Technology/Services

Post-'Durbin' Doings

Visa implementing "network participation fee"; Heartland rolls out "Durbin Dollars"

SAN FRANCISCO -- Visa Inc. is implementing a new merchant fee in the wake of Dodd-Frank financial reform and Durbin amendment interchange-fee changes, CEO Joseph Saunders said during the company's fiscal third-quarter 2011 earnings conference call last week, offering an update "on Visa's activities to adapt to the new United States regulatory environment" created by the legislation and the Federal Reserve's new debit rules.

"Visa is implementing a new fixed acquirer fee called the network participation fee, which will apply to the acceptance of all Visa products and is [image-nocss] based on both the size of the merchant and the number of merchant location," said Saunders. "This fee will allow Visa to continue investing in our secure, reliable and interoperable global payments network, a longstanding area of strength for our organization."

The new fee applies to all of Visa's debit, credit and prepaid card services. As part of the new policy, Visa also will lower the variable rate charged for transactions.

Saunders added, "Our intention is clear, and that is to affect this change in our infrastructure while at the same time reducing fees to all merchants in every category. So the variable fee reductions are obviously an offset to fixed fee. If you look at our 2012 guidance, it presumes that there will be a deterioration in our debit card revenues for the year. We said that 2012 will be the low point. So that is the net result. The net result is that we won't do as well as we have here for in the debit card business at least in 2012. Hopefully, we can grow off of what we do in 2012 to 2013. But what we have done is, in our opinion, consistent with helping to ensure that Visa will be successful in the long run, and done within the spirit, and the intention of the regulation."

The move is intended "to help the company win routing business and maintain debit volumes," said a report by The International Business Times, which offered a roundup of analysts' opinions.

Visa will also lower variable processing fees and the actions are designed to lower merchant fees and essentially let the retailer capture more of the scale benefit. Visa is the first company to reveal its Durbin migration strategies, Daniel Perlin, an analyst at RBC Capital Markets said in a note to clients.

"We believe more pricing competition between Visa, MasterCard and other PIN networks will accelerate. Given Visa's overall unit cost advantage relative to the competition, however, we believe they will be able to retain a significant portion of its debit volume," said Perlin.

"We believes the new 'membership fee' charged to acquirers on a per merchant/per site basis for accepting any Visa card (credit or debit) will attempt to offset lost fees from Durbin price concessions to issuers," said Gil Luria, an analyst at Wedbush Securities; however, he said that he believes Visa may encounter at least some level of resistance from either acquirers and/or merchants (to the extent the fee is passed on to them), in spite of the lower variable fees that will go hand-in-hand.

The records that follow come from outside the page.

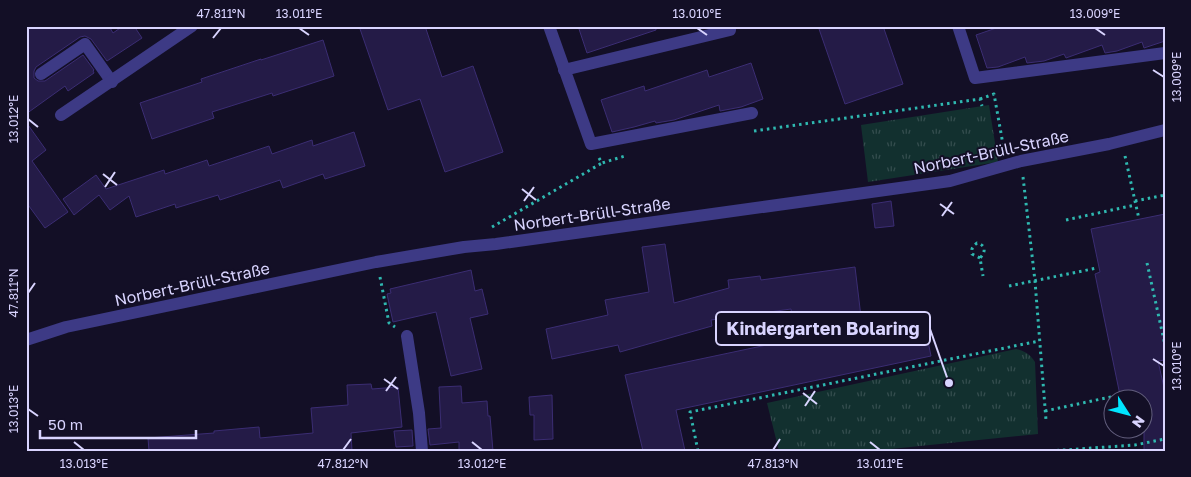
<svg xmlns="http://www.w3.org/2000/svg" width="1191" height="477" viewBox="0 0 1191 477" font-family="'Golos Text',sans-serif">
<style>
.grass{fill:url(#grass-tufts)}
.building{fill:#241b47;stroke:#3b2d73}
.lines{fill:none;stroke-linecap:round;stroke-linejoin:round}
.path{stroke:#2fb8b0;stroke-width:3;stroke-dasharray:2.5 4;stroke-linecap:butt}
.service{stroke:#3d3a85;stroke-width:12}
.minor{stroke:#3d3a85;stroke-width:12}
.ticks{fill:none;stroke:#d9d4ff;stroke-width:2}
.labels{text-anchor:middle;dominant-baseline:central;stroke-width:4;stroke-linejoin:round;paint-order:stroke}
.street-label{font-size:16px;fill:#d9d4ff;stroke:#130f26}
.leader{fill:none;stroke:#d9d4ff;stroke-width:2}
.callout-dot{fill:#d9d4ff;stroke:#130f26;stroke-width:2}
.callout{fill:#130f26;stroke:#d9d4ff;stroke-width:2}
.callout-label{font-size:18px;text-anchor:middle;font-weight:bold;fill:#d9d4ff}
.neatline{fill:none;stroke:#d9d4ff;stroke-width:2}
.ticks-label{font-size:12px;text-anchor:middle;fill:#d9d4ff}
</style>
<defs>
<pattern id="grass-tufts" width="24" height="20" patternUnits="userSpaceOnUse" patternTransform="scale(1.25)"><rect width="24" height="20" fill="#12302f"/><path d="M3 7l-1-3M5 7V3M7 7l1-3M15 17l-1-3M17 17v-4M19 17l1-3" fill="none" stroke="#344d4e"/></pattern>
</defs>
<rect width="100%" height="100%" fill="#130f26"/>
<path class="grass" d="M989 105 998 162 868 182 861 125Z
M1016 349C1025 351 1030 354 1035 362L1038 434 871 451H779L767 403Z"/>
<path class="building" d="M26 26H109L113 33 123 26H134L142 38 107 61 91 39 85 36 80 37 36 67 34 71V78L38 81H45L83 55 94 70 93 71 94 73 68 91 65 86 26 114Z
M359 26H425L442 77 473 66 503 152 445 172 420 99 388 110Z
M578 26H656V30L587 53Z
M818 26H883L903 84 845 104Z
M1002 26H1165V41L1144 48 1142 42 1117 51 1105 53 1102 45 1066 58 1064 54 1044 61 1027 63 1025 57 998 67 987 68 976 35Z
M323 40 334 76 273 96 272 93 212 112 214 118 152 139 140 103 202 82 201 79 261 59V60Z
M751 63 763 99 741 107 720 111 719 105 674 120 656 123 655 121 634 127 612 132 601 100 644 86 645 91 707 70 709 77Z
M26 122 46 150 32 161 68 212 45 228 26 202Z
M354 132 365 166 325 179 323 174 283 188 280 180 220 200 218 195 176 208 175 204 136 217 129 196 110 210 99 195 74 215 63 199 96 175 106 189 164 170 165 174 207 160 209 166 269 146 272 154 312 140 313 146Z
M891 201 894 226 875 228 872 204Z
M1165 214V360L1158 361 1165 392V451H1144V400H1121L1095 274 1100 272 1091 229Z
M665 244 674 303 729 288 728 280 760 276 761 280 855 267 862 325 922 312 931 356 676 410 685 451H643L625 375 795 339 791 309 711 320 712 326 620 352 618 345 552 359 546 329 608 315 605 300 649 292 642 247Z
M471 270 475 291 482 289 488 314 470 318 482 369 451 376 436 312 393 322 387 294 391 293 390 289Z
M371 384 372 389 398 387 402 427 351 433 352 451H149L148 438 214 433V431L259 427 260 438 313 433 311 408 348 405 347 385Z
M461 386 462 403 487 401 488 416H490L493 451H459V442L430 445 428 429 441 428 439 387Z
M552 395 553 439 534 440V415H530L529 397Z
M412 430 413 446 396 447 394 431Z"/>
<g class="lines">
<path class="path" d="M980 99 994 94 1004 150
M754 131 980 99 982 106
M1125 156 1139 219
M599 158 602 163 625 156
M1023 177 1035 281 1046 420
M1135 201 1165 195
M1066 220 1135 205
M492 227 602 163
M980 258 972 254C971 248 973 246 977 243 986 245 986 252 980 258L983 276
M1147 263 1165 345
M380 277 389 323 395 327
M1009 286 1097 268
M1045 411 1120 395
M698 451 690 412 1039 341
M1050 451 1135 445 1165 439"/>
<path class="service" d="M549 26 591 144 752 113
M958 26 975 78 1165 53
M564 70 730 30
M41 74 85 44 112 82"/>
<path class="minor" d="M61 115 192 26
M407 336 419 413 422 451
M26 340 66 327 376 262 464 247 496 244 950 181 1021 161 1109 144 1165 130"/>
</g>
<path class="ticks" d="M299 28 309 35M697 28 707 35M1095 28 1105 35M213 38 221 28M1153 70 1164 77M28 119 38 127M103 174 117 185M105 187 115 172M522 189 536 200M524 201 534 187M940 204 954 214M942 216 952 202M28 293 35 283M1153 359 1164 366M384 379 398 389M386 391 396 377M803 393 817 404M805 406 815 391M28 409 38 416M74 442 84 450M472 442 482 450M870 442 880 450M343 450 351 439M773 450 780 439"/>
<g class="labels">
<g class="street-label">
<text transform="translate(991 152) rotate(-12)">Norbert-Brüll-Straße</text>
<text transform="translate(592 214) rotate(-8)">Norbert-Brüll-Straße</text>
<text transform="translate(192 284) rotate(-12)">Norbert-Brüll-Straße</text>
</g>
</g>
<path class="leader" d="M949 383L930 329"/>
<circle class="callout-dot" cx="949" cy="383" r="5"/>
<rect class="callout" x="716" y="312" width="214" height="33" rx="5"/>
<g class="callout-label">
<text x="823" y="335">Kindergarten Bolaring</text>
</g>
<rect width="1191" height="477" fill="none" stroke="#130f26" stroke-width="55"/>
<g transform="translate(1128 414) rotate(126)"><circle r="24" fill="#130f26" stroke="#625e7d"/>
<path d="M0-4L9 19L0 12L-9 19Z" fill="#00e5ff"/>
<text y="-8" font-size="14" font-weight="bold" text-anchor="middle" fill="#d9d4ff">N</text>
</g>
<path d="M40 430v8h156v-8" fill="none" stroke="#d9d4ff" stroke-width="2.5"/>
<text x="48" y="430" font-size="15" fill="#d9d4ff" stroke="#130f26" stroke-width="4" paint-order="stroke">50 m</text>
<rect x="28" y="28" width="1136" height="422" class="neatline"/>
<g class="ticks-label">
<text x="221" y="18">47.811°N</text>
<text x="299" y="18">13.011°E</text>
<text x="697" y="18">13.010°E</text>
<text x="1095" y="18">13.009°E</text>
<text transform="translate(1177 77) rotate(-90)" y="4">13.009°E</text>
<text transform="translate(14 119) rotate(-90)" y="4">13.012°E</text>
<text transform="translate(14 293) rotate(-90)" y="4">47.811°N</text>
<text transform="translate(1177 366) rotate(-90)" y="4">13.010°E</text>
<text transform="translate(14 409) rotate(-90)" y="4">13.013°E</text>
<text x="84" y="468">13.013°E</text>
<text x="343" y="468">47.812°N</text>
<text x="482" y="468">13.012°E</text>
<text x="773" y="468">47.813°N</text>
<text x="880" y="468">13.011°E</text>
</g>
</svg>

Jason Kupferberg, an analyst at Jefferies, said the new fee seems to be designed to increase the fixed versus variable component of network fees paid by merchants, thereby theoretically incenting them to route more volume over Visa's network to lower their unit costs and enjoy economies of scale.

Scott Valentin, an analyst at FBR Capital Markets., said, "For competitive reasons, management did not provide too much detail; however, we believe the idea of a new pricing model may lead to margin concerns."

San Francisco-based Visa reported better-than-expected results for the quarter, posting net income of $1 billion, up from $716 million a year ago, and net revenues of more than $2.3 billion, a 14% increase over the same period last year.

Click hereto view the full transcript of the Visa call at SeekingAlpha.com

Separately, Princeton, N.J.-based card payments processor Heartland Payment Systems Inc. said during its second-quarter 2011 earnings conference call last week that through its new "Durbin Dollars" initiative, it is "going to send every single dollar that was mandated in the Durbin legislation to the place it was intended--to our merchants' bank accounts."

Robert Carr, Heartland's executive chairman and CEO, said, "Heartland believes this is the right thing to do. But just as importantly, we believe that we can build sustainable organic growth in this way. ... We believe our Durbin dollars campaign will give us lasting momentum in growing our business."

He added, "This is mostly trench warfare, and we're preparing for each one of our merchants. We're going to give them an estimate of the annual dollar savings. It's going to average about $1,200 a year, about $100 a month. And ... beginning in October, we will be producing and telling each merchant each month how many dollars that we passed back to them as a result of the Durbin amendment .... And I know it's really ingenious to keep some of this money, and we're idiots for giving it all back. I know that's how we're described by some of our competitors. But I think our motto is much more sustainable. We don't have to worry about our margins being 'competed away.' ... The law was not intended to increase the acquirers' margins. I don't think that was what Durbin had on his mind."